● What to work on
Apart from the images, the entire listing below must be restated word for word.

● Supplied data
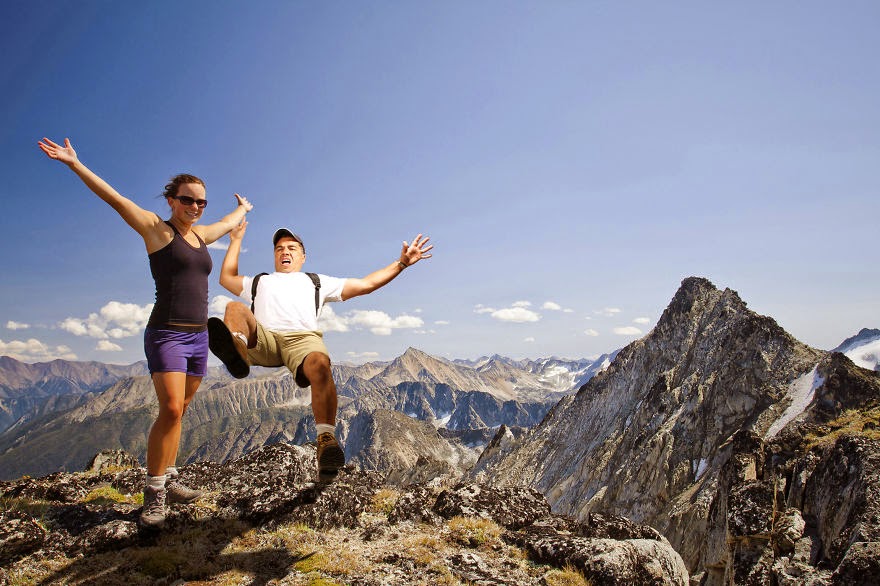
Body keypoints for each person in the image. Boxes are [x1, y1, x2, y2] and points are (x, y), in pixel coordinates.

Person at [38, 137, 253, 528]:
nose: (195, 207)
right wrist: (75, 164)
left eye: (201, 202)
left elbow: (226, 224)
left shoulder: (200, 235)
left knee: (182, 411)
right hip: (166, 334)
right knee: (170, 408)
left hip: (199, 337)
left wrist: (241, 209)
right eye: (188, 200)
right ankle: (153, 493)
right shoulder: (157, 229)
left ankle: (170, 476)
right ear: (171, 200)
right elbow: (115, 199)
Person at [210, 220, 432, 480]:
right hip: (264, 338)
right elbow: (226, 278)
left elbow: (365, 284)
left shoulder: (316, 282)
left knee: (320, 363)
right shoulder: (259, 281)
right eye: (279, 249)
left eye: (292, 248)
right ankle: (237, 352)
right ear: (273, 256)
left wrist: (401, 263)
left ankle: (326, 441)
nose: (285, 252)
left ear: (303, 256)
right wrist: (235, 238)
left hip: (302, 340)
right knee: (234, 309)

● Response below
Body keypoints for each person in the image. Boxes are [x1, y1, x2, y2] and points are (x, y), in pixel coordinates.

Person at [38, 137, 253, 528]:
nose: (195, 207)
right wrist: (75, 164)
left eye: (201, 202)
left elbow: (226, 224)
left shoulder: (200, 235)
left knee: (182, 411)
right hip: (166, 334)
right knee: (170, 408)
left hip: (199, 337)
left wrist: (241, 209)
right eye: (188, 200)
right ankle: (153, 493)
right shoulder: (157, 229)
left ankle: (170, 476)
right ear: (171, 200)
right elbow: (115, 199)
Person at [210, 220, 432, 480]:
right hip: (264, 338)
right elbow: (226, 278)
left elbow: (365, 284)
left shoulder: (316, 282)
left knee: (320, 363)
right shoulder: (259, 281)
right eye: (279, 249)
left eye: (292, 248)
right ankle: (237, 352)
right ear: (273, 256)
left wrist: (401, 263)
left ankle: (326, 441)
nose: (285, 252)
left ear: (303, 256)
right wrist: (235, 238)
left hip: (302, 340)
right knee: (234, 309)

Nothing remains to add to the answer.